Nach Barcelona, Paris und Rom ist Woody Allen zurück in San Francisco: In «Blue Jasmine» holt er «Streetcar named desire» in ein Delirium des 21. Jarhhunderts – und rollt Cate Blanchett den roten Teppich aus.
Sie redet ins Leere. Sie redet pausenlos. Auch wenn ihr niemand zuhört. Sie durchlöchert ihre Tage mit Worten, um Halt zu finden, so, wie einst Filmstreifen perforiert wurden, damit sie im Projektor Halt fanden. Man geht ihr aus dem Weg, wenn sie sich neben einen setzt: Jasmine.
Woody Allen hat diese Jasmine erfunden: Als eine ferne Verwandte von Tennessee Williams’ Blanche aus «Streetcar named desire» führt er sie uns als eine feine Dame des einundzwanzigsten Jahrhunderts vor, die von ihrer Traumwelt eingeholt wird, besser: In ihre Albtraumwelt abstürzt.

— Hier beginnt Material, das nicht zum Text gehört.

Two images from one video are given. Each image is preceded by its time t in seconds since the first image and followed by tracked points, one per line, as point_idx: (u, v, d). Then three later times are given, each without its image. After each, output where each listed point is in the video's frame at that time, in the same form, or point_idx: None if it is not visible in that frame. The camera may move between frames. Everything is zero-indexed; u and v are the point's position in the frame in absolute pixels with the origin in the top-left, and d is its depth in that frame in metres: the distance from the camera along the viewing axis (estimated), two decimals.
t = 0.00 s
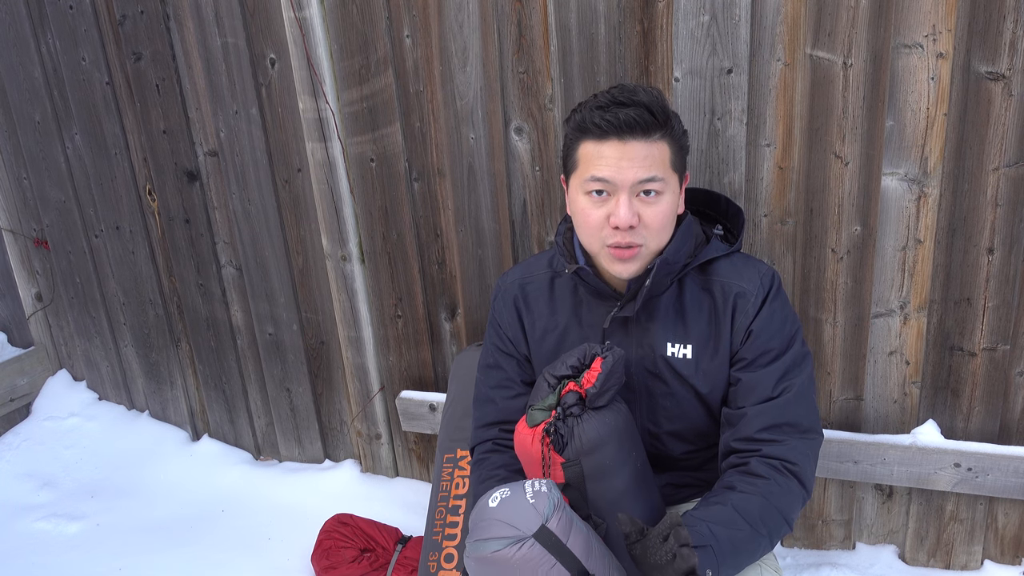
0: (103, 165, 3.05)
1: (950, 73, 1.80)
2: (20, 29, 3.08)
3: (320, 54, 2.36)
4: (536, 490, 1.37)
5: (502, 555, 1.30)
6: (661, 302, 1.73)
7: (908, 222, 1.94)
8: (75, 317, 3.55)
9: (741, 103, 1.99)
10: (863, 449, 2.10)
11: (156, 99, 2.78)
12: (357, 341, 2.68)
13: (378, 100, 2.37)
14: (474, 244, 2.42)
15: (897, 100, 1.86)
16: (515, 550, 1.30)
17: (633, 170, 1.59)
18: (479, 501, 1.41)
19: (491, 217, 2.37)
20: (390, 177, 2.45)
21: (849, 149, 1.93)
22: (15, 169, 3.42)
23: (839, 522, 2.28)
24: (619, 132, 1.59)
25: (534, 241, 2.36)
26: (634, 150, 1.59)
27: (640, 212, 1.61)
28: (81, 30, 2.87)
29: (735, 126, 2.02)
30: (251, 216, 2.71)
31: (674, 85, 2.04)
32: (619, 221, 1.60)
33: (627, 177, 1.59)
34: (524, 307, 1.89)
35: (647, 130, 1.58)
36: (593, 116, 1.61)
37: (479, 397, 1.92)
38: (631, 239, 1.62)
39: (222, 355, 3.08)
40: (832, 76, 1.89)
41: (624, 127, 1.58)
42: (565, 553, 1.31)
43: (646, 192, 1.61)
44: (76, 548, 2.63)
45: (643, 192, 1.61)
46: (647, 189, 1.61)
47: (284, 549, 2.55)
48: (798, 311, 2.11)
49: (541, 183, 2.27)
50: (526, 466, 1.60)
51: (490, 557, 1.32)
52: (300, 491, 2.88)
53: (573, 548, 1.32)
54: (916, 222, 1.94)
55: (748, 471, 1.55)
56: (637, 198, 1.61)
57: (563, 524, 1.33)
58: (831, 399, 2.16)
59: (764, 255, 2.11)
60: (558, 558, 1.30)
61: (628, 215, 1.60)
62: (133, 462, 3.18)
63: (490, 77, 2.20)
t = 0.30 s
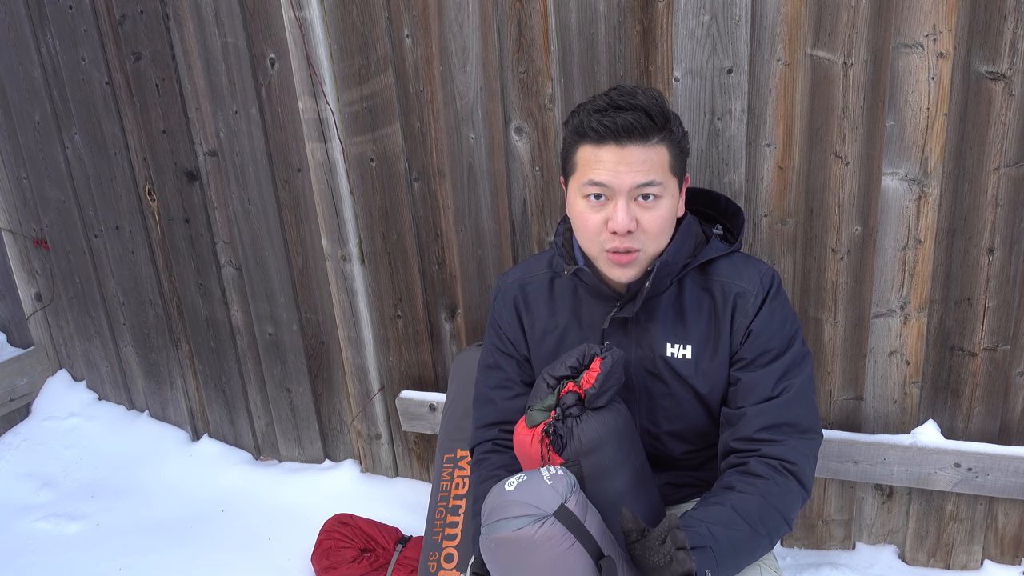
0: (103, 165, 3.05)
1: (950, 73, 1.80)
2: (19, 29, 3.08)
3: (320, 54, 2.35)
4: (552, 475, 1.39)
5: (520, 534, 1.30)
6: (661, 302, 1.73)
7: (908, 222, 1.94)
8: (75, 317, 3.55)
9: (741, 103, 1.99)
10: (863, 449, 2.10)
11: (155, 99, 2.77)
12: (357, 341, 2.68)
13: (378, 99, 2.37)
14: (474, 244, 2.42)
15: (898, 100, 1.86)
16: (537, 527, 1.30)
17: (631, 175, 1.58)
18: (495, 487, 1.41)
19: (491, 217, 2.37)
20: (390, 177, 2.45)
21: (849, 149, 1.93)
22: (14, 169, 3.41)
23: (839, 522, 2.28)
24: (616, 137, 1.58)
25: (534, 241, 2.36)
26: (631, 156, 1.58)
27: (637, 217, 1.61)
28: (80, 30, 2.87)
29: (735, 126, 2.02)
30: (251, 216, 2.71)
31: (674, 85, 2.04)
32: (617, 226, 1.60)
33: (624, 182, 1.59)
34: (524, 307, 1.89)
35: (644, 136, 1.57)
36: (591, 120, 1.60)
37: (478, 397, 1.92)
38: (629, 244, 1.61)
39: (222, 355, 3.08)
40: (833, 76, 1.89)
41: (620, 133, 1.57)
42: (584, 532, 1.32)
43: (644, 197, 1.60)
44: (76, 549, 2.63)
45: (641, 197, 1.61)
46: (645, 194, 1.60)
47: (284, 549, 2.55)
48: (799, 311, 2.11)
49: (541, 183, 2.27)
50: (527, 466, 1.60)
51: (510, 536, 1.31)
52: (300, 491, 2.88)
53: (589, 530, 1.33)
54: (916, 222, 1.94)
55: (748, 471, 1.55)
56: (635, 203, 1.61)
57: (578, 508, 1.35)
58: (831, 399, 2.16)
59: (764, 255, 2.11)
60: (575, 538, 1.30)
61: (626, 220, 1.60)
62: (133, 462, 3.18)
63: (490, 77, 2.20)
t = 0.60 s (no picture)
0: (103, 165, 3.06)
1: (950, 73, 1.80)
2: (20, 29, 3.08)
3: (320, 54, 2.36)
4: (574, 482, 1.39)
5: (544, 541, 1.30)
6: (661, 302, 1.73)
7: (908, 222, 1.94)
8: (75, 317, 3.56)
9: (741, 103, 1.99)
10: (863, 449, 2.10)
11: (156, 99, 2.78)
12: (357, 341, 2.68)
13: (379, 99, 2.37)
14: (474, 244, 2.42)
15: (897, 100, 1.86)
16: (559, 536, 1.30)
17: (622, 177, 1.58)
18: (518, 489, 1.40)
19: (491, 216, 2.37)
20: (390, 177, 2.46)
21: (849, 149, 1.93)
22: (15, 169, 3.42)
23: (839, 522, 2.28)
24: (606, 139, 1.58)
25: (534, 241, 2.36)
26: (624, 157, 1.58)
27: (630, 219, 1.60)
28: (81, 30, 2.88)
29: (735, 126, 2.02)
30: (251, 215, 2.72)
31: (674, 85, 2.04)
32: (609, 228, 1.60)
33: (616, 184, 1.59)
34: (525, 307, 1.89)
35: (637, 137, 1.58)
36: (582, 124, 1.61)
37: (478, 397, 1.92)
38: (623, 246, 1.61)
39: (223, 355, 3.08)
40: (832, 76, 1.89)
41: (612, 135, 1.58)
42: (604, 543, 1.32)
43: (636, 198, 1.60)
44: (76, 548, 2.64)
45: (634, 199, 1.60)
46: (637, 195, 1.60)
47: (284, 549, 2.55)
48: (798, 311, 2.11)
49: (541, 183, 2.27)
50: (527, 467, 1.59)
51: (533, 542, 1.31)
52: (300, 491, 2.88)
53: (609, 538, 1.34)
54: (915, 222, 1.94)
55: (748, 471, 1.55)
56: (627, 204, 1.61)
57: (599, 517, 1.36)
58: (831, 399, 2.17)
59: (764, 256, 2.11)
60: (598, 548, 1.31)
61: (618, 222, 1.59)
62: (133, 462, 3.19)
63: (490, 77, 2.20)
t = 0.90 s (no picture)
0: (103, 165, 3.05)
1: (950, 73, 1.80)
2: (20, 29, 3.08)
3: (320, 54, 2.35)
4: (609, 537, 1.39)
5: None
6: (661, 302, 1.73)
7: (908, 222, 1.94)
8: (75, 317, 3.55)
9: (741, 104, 1.99)
10: (863, 449, 2.10)
11: (155, 99, 2.77)
12: (356, 341, 2.68)
13: (378, 100, 2.37)
14: (474, 244, 2.42)
15: (898, 100, 1.86)
16: None
17: (610, 167, 1.59)
18: (572, 529, 1.39)
19: (491, 217, 2.37)
20: (390, 177, 2.45)
21: (849, 149, 1.93)
22: (15, 169, 3.42)
23: (839, 522, 2.28)
24: (594, 131, 1.61)
25: (534, 241, 2.36)
26: (611, 148, 1.59)
27: (619, 209, 1.61)
28: (80, 30, 2.87)
29: (735, 126, 2.02)
30: (251, 216, 2.71)
31: (674, 86, 2.04)
32: (598, 219, 1.60)
33: (604, 174, 1.59)
34: (524, 307, 1.89)
35: (625, 127, 1.59)
36: (570, 119, 1.64)
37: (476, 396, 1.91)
38: (613, 236, 1.62)
39: (222, 355, 3.08)
40: (832, 76, 1.89)
41: (599, 127, 1.60)
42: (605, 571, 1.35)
43: (625, 188, 1.60)
44: (77, 548, 2.64)
45: (623, 189, 1.60)
46: (626, 185, 1.60)
47: (284, 549, 2.55)
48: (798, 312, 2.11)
49: (540, 183, 2.27)
50: (527, 467, 1.59)
51: None
52: (300, 491, 2.88)
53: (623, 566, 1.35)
54: (916, 223, 1.94)
55: (750, 472, 1.55)
56: (617, 195, 1.61)
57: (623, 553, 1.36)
58: (831, 399, 2.17)
59: (764, 256, 2.11)
60: None
61: (607, 212, 1.60)
62: (133, 462, 3.18)
63: (490, 77, 2.20)
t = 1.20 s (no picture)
0: (103, 165, 3.06)
1: (950, 73, 1.80)
2: (20, 29, 3.08)
3: (320, 54, 2.36)
4: (613, 551, 1.36)
5: None
6: (662, 303, 1.73)
7: (908, 222, 1.94)
8: (75, 317, 3.55)
9: (741, 103, 1.99)
10: (863, 449, 2.10)
11: (156, 100, 2.78)
12: (357, 341, 2.68)
13: (379, 100, 2.37)
14: (474, 244, 2.42)
15: (897, 100, 1.86)
16: None
17: (607, 163, 1.59)
18: (578, 537, 1.40)
19: (491, 217, 2.37)
20: (390, 177, 2.45)
21: (849, 148, 1.93)
22: (15, 169, 3.42)
23: (839, 522, 2.28)
24: (593, 129, 1.61)
25: (534, 241, 2.36)
26: (609, 145, 1.60)
27: (617, 205, 1.61)
28: (80, 30, 2.88)
29: (735, 126, 2.02)
30: (251, 216, 2.72)
31: (674, 86, 2.04)
32: (595, 214, 1.60)
33: (601, 171, 1.60)
34: (524, 307, 1.89)
35: (625, 125, 1.60)
36: (568, 118, 1.65)
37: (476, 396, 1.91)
38: (610, 232, 1.62)
39: (222, 355, 3.08)
40: (832, 76, 1.89)
41: (598, 125, 1.61)
42: None
43: (623, 185, 1.60)
44: (77, 548, 2.64)
45: (621, 185, 1.61)
46: (624, 181, 1.60)
47: (284, 549, 2.55)
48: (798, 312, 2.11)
49: (541, 183, 2.27)
50: (526, 468, 1.59)
51: None
52: (300, 491, 2.88)
53: None
54: (916, 223, 1.94)
55: (753, 474, 1.54)
56: (614, 192, 1.62)
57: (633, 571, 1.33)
58: (831, 399, 2.16)
59: (763, 256, 2.11)
60: None
61: (604, 207, 1.60)
62: (134, 462, 3.19)
63: (490, 77, 2.20)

Woody Allens «Le Tramway nommé delire»
Nach Barcelona, Paris und Rom ist Woody Allen zurück in San Francisco. Angelehnt an William’s Blanche, lässt Allen Jasmine aus den dichten Wolken der High Society herunterkommen. Sie landet in der Kleinwohnung der Kassiererin Ginger, ihrer Schwester, für deren Armut sie verantwortlich ist. Sally Hawkins, die wir schon in Happy-Go-Lucky als hinreissende Frohnatur erleben durften, ist diese Ginger. Bei ihr findet Jasmine einfache Menschen, Arbeit und sogar etwas Halt. Doch bald kann Jasmine zwischen Vergangenheit und Gegenwart nicht mehr unterscheiden.

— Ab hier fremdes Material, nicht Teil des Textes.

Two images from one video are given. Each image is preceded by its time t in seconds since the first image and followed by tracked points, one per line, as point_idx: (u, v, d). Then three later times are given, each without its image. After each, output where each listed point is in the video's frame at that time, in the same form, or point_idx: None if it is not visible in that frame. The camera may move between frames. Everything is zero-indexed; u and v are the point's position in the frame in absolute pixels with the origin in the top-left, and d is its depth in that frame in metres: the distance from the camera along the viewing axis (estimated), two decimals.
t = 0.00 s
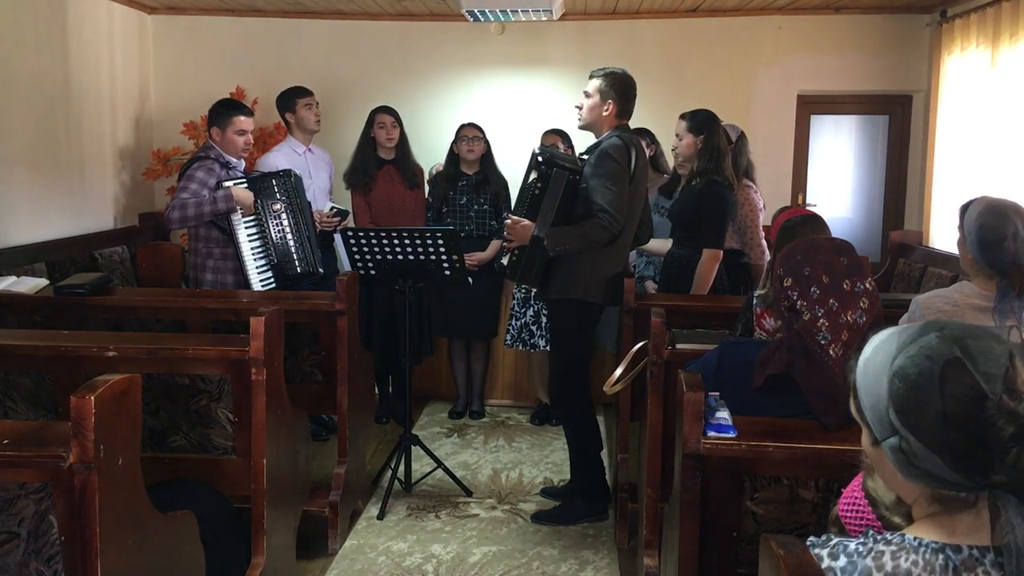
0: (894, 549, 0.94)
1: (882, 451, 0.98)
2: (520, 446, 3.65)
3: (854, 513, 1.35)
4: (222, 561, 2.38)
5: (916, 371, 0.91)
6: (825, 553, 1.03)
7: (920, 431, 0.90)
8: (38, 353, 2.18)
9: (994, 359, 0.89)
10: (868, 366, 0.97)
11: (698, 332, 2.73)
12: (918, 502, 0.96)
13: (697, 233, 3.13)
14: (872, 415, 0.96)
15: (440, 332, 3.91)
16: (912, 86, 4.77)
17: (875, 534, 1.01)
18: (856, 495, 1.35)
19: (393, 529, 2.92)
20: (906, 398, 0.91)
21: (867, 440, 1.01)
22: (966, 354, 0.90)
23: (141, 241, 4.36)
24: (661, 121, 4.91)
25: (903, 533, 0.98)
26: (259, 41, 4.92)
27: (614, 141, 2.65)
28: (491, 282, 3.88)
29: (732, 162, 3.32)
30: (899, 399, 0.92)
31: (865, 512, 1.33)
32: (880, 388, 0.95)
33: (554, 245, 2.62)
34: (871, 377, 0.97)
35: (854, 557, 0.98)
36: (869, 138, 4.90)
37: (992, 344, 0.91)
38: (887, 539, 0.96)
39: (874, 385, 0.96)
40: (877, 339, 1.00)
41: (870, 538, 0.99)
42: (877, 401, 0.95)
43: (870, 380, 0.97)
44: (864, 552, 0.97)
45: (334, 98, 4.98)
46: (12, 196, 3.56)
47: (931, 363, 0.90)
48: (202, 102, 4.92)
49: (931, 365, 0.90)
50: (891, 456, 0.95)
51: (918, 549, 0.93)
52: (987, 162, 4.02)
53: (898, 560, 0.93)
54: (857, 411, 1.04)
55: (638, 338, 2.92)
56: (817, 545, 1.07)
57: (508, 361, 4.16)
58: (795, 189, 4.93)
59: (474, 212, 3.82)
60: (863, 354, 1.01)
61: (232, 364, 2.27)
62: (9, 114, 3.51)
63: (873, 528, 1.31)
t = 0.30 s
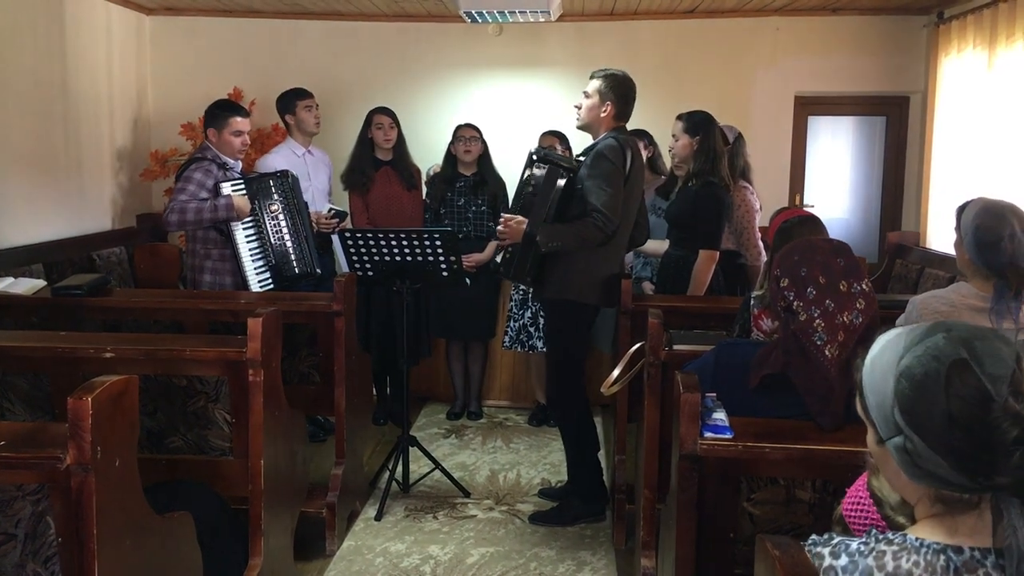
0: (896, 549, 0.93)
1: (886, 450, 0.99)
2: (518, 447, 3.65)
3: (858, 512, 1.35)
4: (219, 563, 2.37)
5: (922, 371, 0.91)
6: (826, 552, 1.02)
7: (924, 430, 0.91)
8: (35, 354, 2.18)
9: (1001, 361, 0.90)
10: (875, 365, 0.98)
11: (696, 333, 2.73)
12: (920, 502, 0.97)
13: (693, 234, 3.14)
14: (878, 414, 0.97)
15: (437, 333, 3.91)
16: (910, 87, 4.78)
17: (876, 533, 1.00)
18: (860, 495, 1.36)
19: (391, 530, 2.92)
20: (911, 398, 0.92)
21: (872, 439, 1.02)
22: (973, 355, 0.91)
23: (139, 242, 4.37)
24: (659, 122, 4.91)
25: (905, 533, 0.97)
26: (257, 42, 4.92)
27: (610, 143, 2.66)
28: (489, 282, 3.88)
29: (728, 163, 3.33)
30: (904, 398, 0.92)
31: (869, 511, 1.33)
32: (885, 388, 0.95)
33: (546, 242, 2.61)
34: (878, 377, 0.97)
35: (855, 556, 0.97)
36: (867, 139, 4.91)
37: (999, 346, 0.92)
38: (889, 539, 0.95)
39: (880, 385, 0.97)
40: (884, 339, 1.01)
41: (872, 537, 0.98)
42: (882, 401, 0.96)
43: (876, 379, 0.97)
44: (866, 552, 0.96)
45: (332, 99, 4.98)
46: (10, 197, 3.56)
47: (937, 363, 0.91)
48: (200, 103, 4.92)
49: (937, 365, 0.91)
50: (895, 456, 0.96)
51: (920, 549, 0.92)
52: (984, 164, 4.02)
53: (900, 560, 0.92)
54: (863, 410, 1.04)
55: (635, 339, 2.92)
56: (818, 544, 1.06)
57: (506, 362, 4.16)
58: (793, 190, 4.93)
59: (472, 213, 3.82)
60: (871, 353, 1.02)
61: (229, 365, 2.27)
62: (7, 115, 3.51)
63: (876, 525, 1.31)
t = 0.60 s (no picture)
0: (915, 547, 0.93)
1: (914, 448, 0.98)
2: (518, 448, 3.65)
3: (878, 505, 1.34)
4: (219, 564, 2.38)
5: (955, 369, 0.91)
6: (842, 546, 1.01)
7: (955, 429, 0.90)
8: (35, 357, 2.19)
9: None
10: (906, 362, 0.97)
11: (696, 334, 2.73)
12: (943, 501, 0.96)
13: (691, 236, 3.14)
14: (907, 412, 0.97)
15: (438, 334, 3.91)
16: (909, 88, 4.78)
17: (893, 529, 1.00)
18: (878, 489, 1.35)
19: (391, 531, 2.92)
20: (943, 395, 0.91)
21: (899, 437, 1.01)
22: (1007, 354, 0.90)
23: (139, 244, 4.37)
24: (659, 123, 4.91)
25: (924, 529, 0.97)
26: (256, 44, 4.93)
27: (607, 147, 2.66)
28: (489, 283, 3.88)
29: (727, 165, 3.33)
30: (936, 396, 0.92)
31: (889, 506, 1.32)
32: (917, 386, 0.95)
33: (543, 242, 2.61)
34: (909, 374, 0.97)
35: (873, 551, 0.96)
36: (867, 140, 4.90)
37: None
38: (907, 536, 0.95)
39: (911, 382, 0.96)
40: (916, 337, 1.00)
41: (889, 533, 0.98)
42: (914, 399, 0.96)
43: (908, 377, 0.97)
44: (884, 547, 0.96)
45: (332, 101, 4.98)
46: (9, 200, 3.56)
47: (970, 362, 0.90)
48: (200, 105, 4.92)
49: (970, 364, 0.90)
50: (924, 454, 0.96)
51: (938, 548, 0.92)
52: (985, 164, 4.02)
53: (918, 558, 0.93)
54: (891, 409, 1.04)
55: (635, 340, 2.92)
56: (832, 538, 1.05)
57: (506, 363, 4.17)
58: (793, 191, 4.93)
59: (472, 215, 3.83)
60: (901, 351, 1.01)
61: (229, 367, 2.27)
62: (6, 118, 3.51)
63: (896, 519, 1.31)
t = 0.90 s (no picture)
0: (923, 546, 0.93)
1: (924, 450, 0.98)
2: (522, 450, 3.65)
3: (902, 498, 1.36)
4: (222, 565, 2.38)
5: (970, 367, 0.91)
6: (851, 544, 1.01)
7: (970, 428, 0.91)
8: (39, 359, 2.19)
9: None
10: (919, 362, 0.97)
11: (699, 335, 2.73)
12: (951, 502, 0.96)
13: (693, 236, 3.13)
14: (920, 412, 0.96)
15: (441, 336, 3.91)
16: (913, 87, 4.77)
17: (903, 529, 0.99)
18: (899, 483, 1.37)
19: (394, 533, 2.92)
20: (958, 394, 0.92)
21: (910, 438, 1.01)
22: (1021, 353, 0.91)
23: (143, 246, 4.38)
24: (662, 123, 4.91)
25: (932, 529, 0.96)
26: (259, 46, 4.94)
27: (607, 140, 2.65)
28: (492, 284, 3.88)
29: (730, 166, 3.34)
30: (950, 395, 0.92)
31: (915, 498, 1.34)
32: (930, 385, 0.95)
33: (546, 237, 2.62)
34: (921, 374, 0.97)
35: (881, 550, 0.96)
36: (871, 139, 4.89)
37: None
38: (916, 535, 0.95)
39: (924, 382, 0.96)
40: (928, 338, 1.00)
41: (898, 532, 0.97)
42: (927, 399, 0.95)
43: (921, 377, 0.97)
44: (891, 547, 0.95)
45: (335, 103, 4.99)
46: (12, 202, 3.57)
47: (986, 360, 0.91)
48: (203, 107, 4.93)
49: (986, 363, 0.91)
50: (935, 454, 0.95)
51: (947, 548, 0.91)
52: (988, 163, 4.01)
53: (926, 558, 0.92)
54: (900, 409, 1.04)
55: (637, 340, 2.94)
56: (840, 536, 1.05)
57: (510, 364, 4.16)
58: (796, 191, 4.92)
59: (475, 216, 3.83)
60: (913, 350, 1.01)
61: (232, 368, 2.27)
62: (9, 121, 3.52)
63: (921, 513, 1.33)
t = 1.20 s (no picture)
0: (922, 549, 0.93)
1: (934, 455, 0.96)
2: (527, 451, 3.64)
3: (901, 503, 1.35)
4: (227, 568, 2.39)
5: (988, 368, 0.90)
6: (849, 550, 1.02)
7: (993, 430, 0.89)
8: (44, 362, 2.20)
9: None
10: (928, 366, 0.95)
11: (705, 336, 2.73)
12: (958, 506, 0.95)
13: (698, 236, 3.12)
14: (934, 418, 0.94)
15: (447, 338, 3.90)
16: (919, 87, 4.75)
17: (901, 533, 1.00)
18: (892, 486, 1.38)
19: (400, 535, 2.92)
20: (979, 397, 0.90)
21: (912, 445, 0.99)
22: None
23: (148, 249, 4.39)
24: (666, 125, 4.90)
25: (931, 532, 0.96)
26: (264, 49, 4.95)
27: (609, 138, 2.64)
28: (497, 285, 3.88)
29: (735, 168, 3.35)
30: (971, 398, 0.90)
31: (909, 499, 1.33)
32: (945, 389, 0.93)
33: (554, 239, 2.62)
34: (931, 378, 0.95)
35: (879, 555, 0.96)
36: (876, 140, 4.88)
37: None
38: (914, 539, 0.95)
39: (936, 385, 0.94)
40: (923, 342, 0.99)
41: (896, 537, 0.97)
42: (942, 403, 0.93)
43: (931, 380, 0.95)
44: (890, 551, 0.96)
45: (340, 105, 5.00)
46: (18, 206, 3.58)
47: (1001, 360, 0.90)
48: (208, 109, 4.94)
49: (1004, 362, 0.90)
50: (951, 459, 0.94)
51: (945, 550, 0.91)
52: (993, 164, 4.00)
53: (924, 561, 0.92)
54: (895, 418, 1.02)
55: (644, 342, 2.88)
56: (839, 542, 1.05)
57: (514, 366, 4.16)
58: (802, 192, 4.91)
59: (478, 218, 3.83)
60: (911, 355, 0.99)
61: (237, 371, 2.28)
62: (15, 124, 3.54)
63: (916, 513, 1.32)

Eine grosse Schauspielerinnen des zeitgenössischen Films
Cate Blanchett ist diese Jasmine. Sie spielt sie mit jeder Faser ihres Körpers. Sie führt Jasmine als Traumrolle vor: Eine der besten Schauspielerinnen des zeitgenössischen Kinos spielt, ja, verwandelt sich in eine Frau, die zusehends sich spielt, wie sie selber gerne wäre, sich dabei aber immer weiter von sich selbst entfernt, bis sie sich gänzlich aus den Augen verliert.
Erst sind es nur kleine Ausflüchte, die Jasmine von der Wirklichkeit trennen, kleine Unwahrheiten, im Vergleich zu den grossen Betrügereien, die ihr Mann begeht. Doch dann werden die Lügen dicker. Die Umgebung verdünnt sich. Bei der letzten Cocktailparty steht Jasmine völlig neben sich. Sie starrt in eine beängstigende Leere. Je mehr Jasmine sich selber entrückt ist, desto näher rückt uns diese Cate Blanchett: Sie schildert eines dieser verlorenen Wesen, die sich nur noch über Äusserlichkeiten definieren, eines dieser Modegeschöpfe, die sich täglich selber neu stylen, oder eher: performen. Das ist schlicht grosse Schauspielkunst.
Woody Allen hat einen Prototypen unserer Zeit erschaffen: Die betrogene Hochstaplerin, die sich selber andauernd erfindet, sich gegen jede Anfechtung verteidigt, und schliesslich daran scheitert: Noch nie hat vor Allen jemand derart kompromisslos die Fassade der schnelllebigen Hipsters niedergerissen. Und selten hat Allen einer Schauspielerin derart den roten Teppich ausgerollt.
Woody Allens Muse
In Cate Blanchett hat Allen eine Muse gefunden, die seine Stärke ganz neu an den Tag bringt. Blanchett kann das, was Allen nicht mehr lassen kann: Sie kann alles zerreden. Wenn ihre Jasmine am Ende nur noch leere Worthülsen von sich gibt, Leihworte, Leerstellen, ist sie längst nur noch eine Hülle. Mit dieser Jasmine hat Allen endlich die Figur gefunden, die seinen Wortwitz in die Nähe vom Wahnsinn rückt.
Zu sehen ist Woody selber im Film nicht. Das ist besser so. Dafür ist er unaufhörlich zu hören! So unerhört tiefsinnig, wie seine Erfindungen seien, könne er selber gar nie sein, hat er einmal gesagt. Dabei erzählt Allen in «Blue Jasmine» geistreich, komisch, tieftraurig und am Ende erbarmungslos Jasmines Verlust der Bodenhaftung. Selbst im freien Fall – nachdem die Fassade des Reichtums längst gefallen ist, lässt Blanchett ihre Flügel nicht hängen – flattert sie mit matten Flügelschlägen und leeren Worten weiter Richtung Abgrund.
- «Bues Jasmine» läuft zur Zeit in den Kult-Kinos.